Le président américain Donald Trump a affirmé samedi que la Thaïlande et le Cambodge avaient accepté de se rencontrer immédiatement en vue de conclure un cessez-le-feu, alors que les affrontements meurtriers à leur frontière entrent dans leur quatrième jour. Cette initiative diplomatique intervient alors que le bilan dépasse les 30 morts et que plus de 130 000 personnes ont été déplacées dans la pire crise frontalière qu’ait connue la région depuis plus d’une décennie.

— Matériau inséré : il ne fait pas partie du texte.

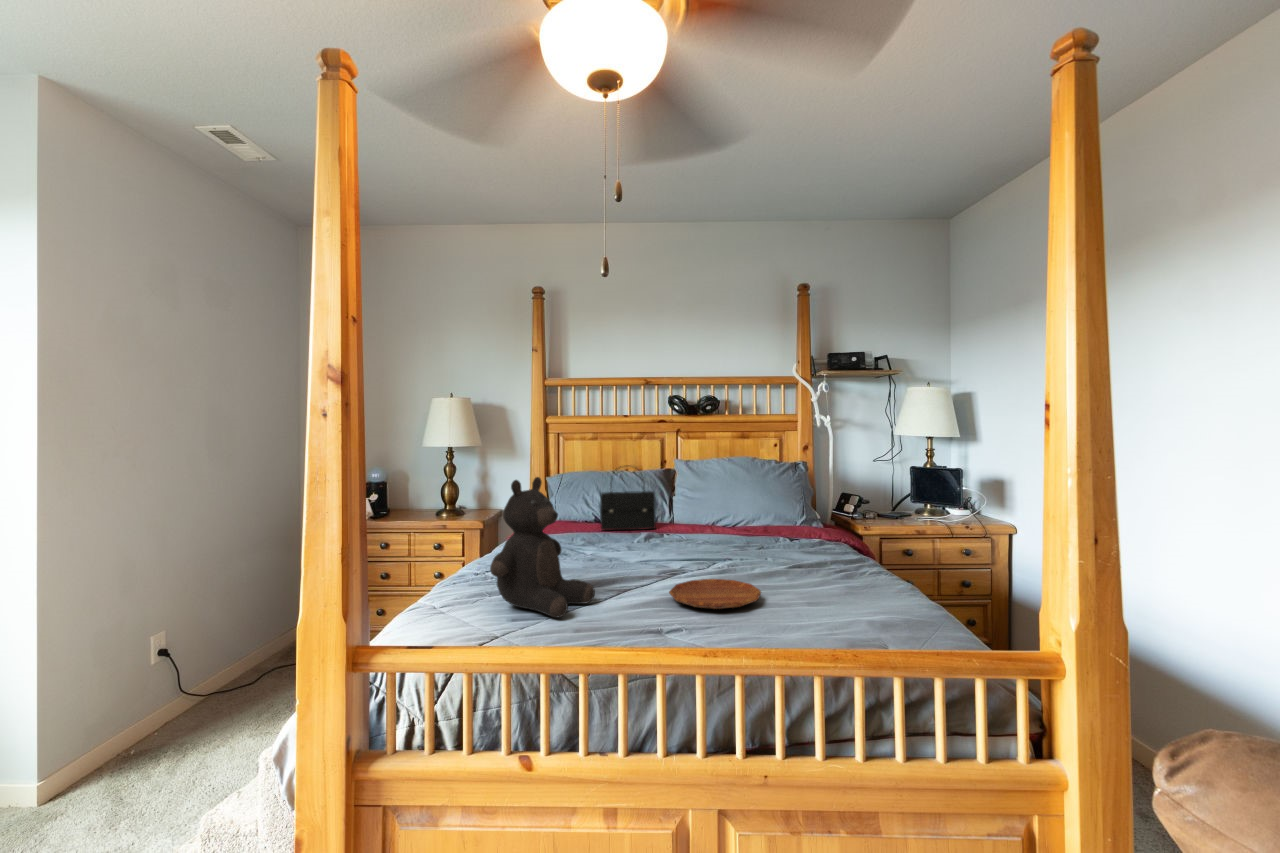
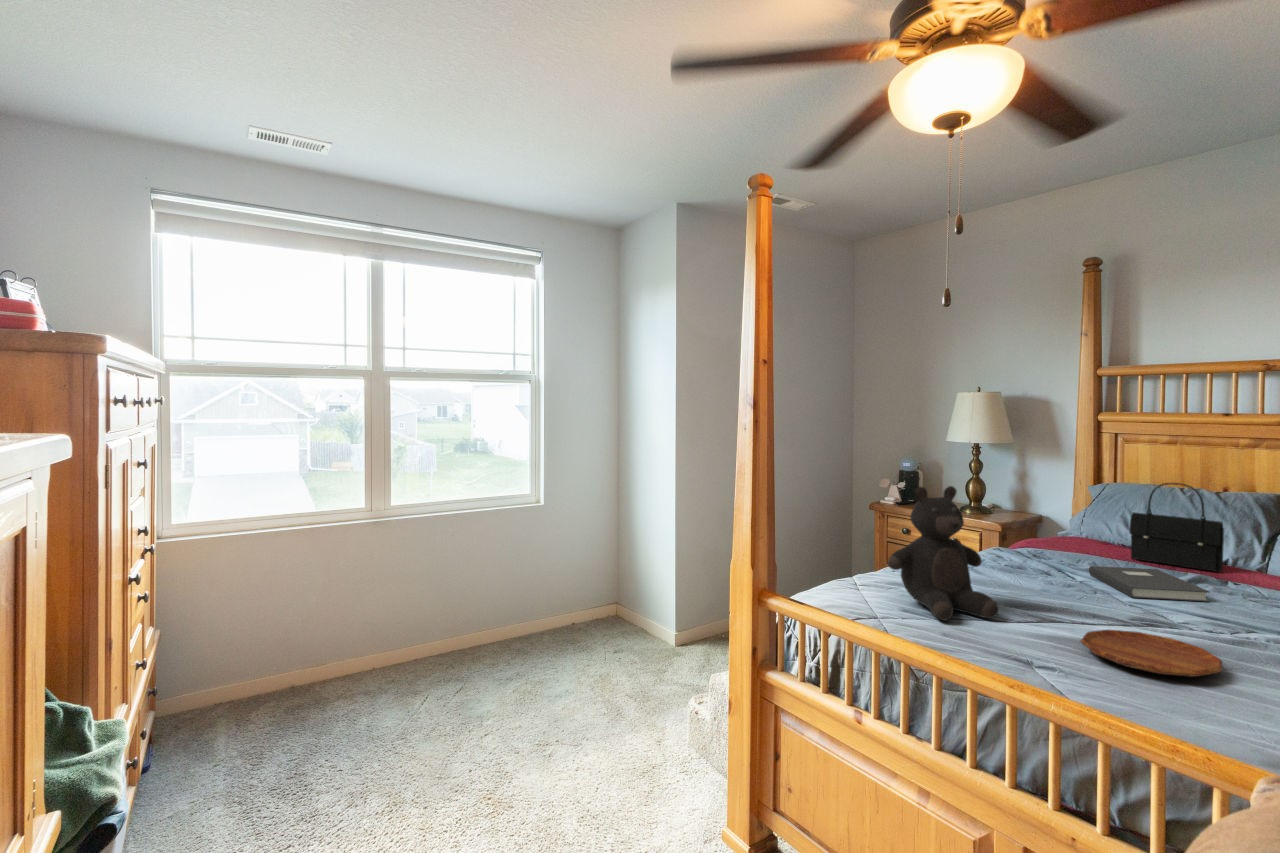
book: none [595,534,679,558] -> present [1089,566,1209,602]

Depuis l’Écosse, où il effectuait une visite, Donald Trump a multiplié les messages sur les réseaux sociaux, annonçant s’être entretenu directement avec le Premier ministre cambodgien Hun Manet et le Premier ministre thaïlandais par intérim, Phumtham Wechayachai. Il les a appelés à engager sans délai un dialogue de paix, menaçant de bloquer tout futur accord commercial avec les deux pays si les hostilités se poursuivaient.
Dans une publication sur Facebook, Phumtham a confirmé que la Thaïlande « accepte en principe la mise en place d’un cessez-le-feu », mais a ajouté qu’elle attendait « une intention sincère de la part du côté cambodgien ». Il a également demandé à Trump de transmettre à Phnom Penh la volonté de Bangkok de convoquer un dialogue bilatéral « dès que possible » afin de proposer des mesures concrètes pour faire cesser les combats.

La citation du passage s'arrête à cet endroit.